The fact that you're writing about those memories means they're well and truly 'embedded' in your memory banks and you'll have them forever. Big Up to your Nana and Bampap for putting them there in the first place. Good Weekend to you, Sir.

Steve said...

Nana Go-Go: thank you, good madam.

the fly in the web said...

By the time you get old (you know, past forty) those memories will become as sharp as clear glass.

I've just remembered being taken to Wandsworth gasworks to sniff the coke exhaust by the a cousin when I had whooping cough when staying with her family.
Think the idea was kill or cure.

Steve said...

the fly in the web: I am, alas, already past forty...

Unknown said...

Ah Steve, the older we get, the harder it gets to part with memories from our childhood, the more we resist the change... fact : ) x

Steve said...

Hannah: can't argue with that!

The Sagittarian said...

This post struck a chord with me, not least because we have lost so many buildings that it is hard to even recall what was where!!
I too recall being left for probably days in cars while parents and grandparents were just going to be 5 minutes....

John Going Gently said...

steve as GB states the writer is within you!

libby said...

I loved that old building.....I walked past it every day to school..and now I! Drive past the new one every week and feel just like you do steve.......you were lucky to have such loving grandparents in your early years.

Being Me said...

That is gorgeous. All gorgeous. I visited Colas Mews the first (and second, come to think of it!) time I visited London. I've grown up hearing about it, it's where my Dad lived with his parents before coming out here when he was 11. Amazingly, only the wall where a photo of him of about 3-4yrs old remains. The rest, like in the case of your Maltings buildings, is unrecognisable - demolished and replaced with dwellings that look fine... but clearly have little to no character. (Or is it just our memories or fondness for a place the "thing" that creates the character/attachment to the old bricks and mortar that stood there??)

Steve said...

Amanda: kids do really have a different perception of time...I try and remember that wih my own kids.

John: or the trickster.

Libby: the old building was fabulous though I had no idea of the history behind it at the time. I'm just glad I got to see inside it a bit too.

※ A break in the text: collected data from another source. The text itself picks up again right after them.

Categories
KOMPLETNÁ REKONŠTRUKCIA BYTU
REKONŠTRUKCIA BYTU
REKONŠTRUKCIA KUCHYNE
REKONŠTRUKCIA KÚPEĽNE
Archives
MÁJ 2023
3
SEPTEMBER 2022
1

Being Me: so much of the new is just too clean - clean lines, clean style, clean rendering - the character of a building is in the little blemishes and the dirt and the functionality over pure aesthetics.

Being Me said...

Agree!

Steve said...

Being Me: yer a pal!

Katriina said...

Sometimes the actual bricks and mortar of a place are the one thing that can trigger childhood memories that hidden in one's subconscious. Without those physical reminders it can feel as though certain memories are condemned to remain beyond reach. A couple of years ago my siblings and I made a kind of pilgrimage to the small town where our grandparents once lived, to find their old house. We had so many memories of spending time there, but time had blurred everything. The house was still there, but had been sadly neglected and was a shell of its former self, and the wonderful garden we remembered had vanished as though it had never existed. The house was still there but its soul had gone.

Steve said...

Katriina: I think you allude to a simple truth - buildings have souls and a presence and a memory of their own. But without the shell of them there are no ghosts left beind.

Nota Bene said...

What fabulous memories...these days it would still be standing converted into trendy designer flats....

Steve said...

Nota Bene: yup... which I'd never be able to afford.

About Last Weekend said...

Its much more beautiful as it was, bampaps and all. My brother always used to push me over the fence to a high tree to knick the neighbours fruit - until one day I fell off and broke my arm. Course he was the first to scarper inside, stinkbum

Steve said...

About Last Weekend: plainly it is the noble office of brothers to provide such service to their sisters.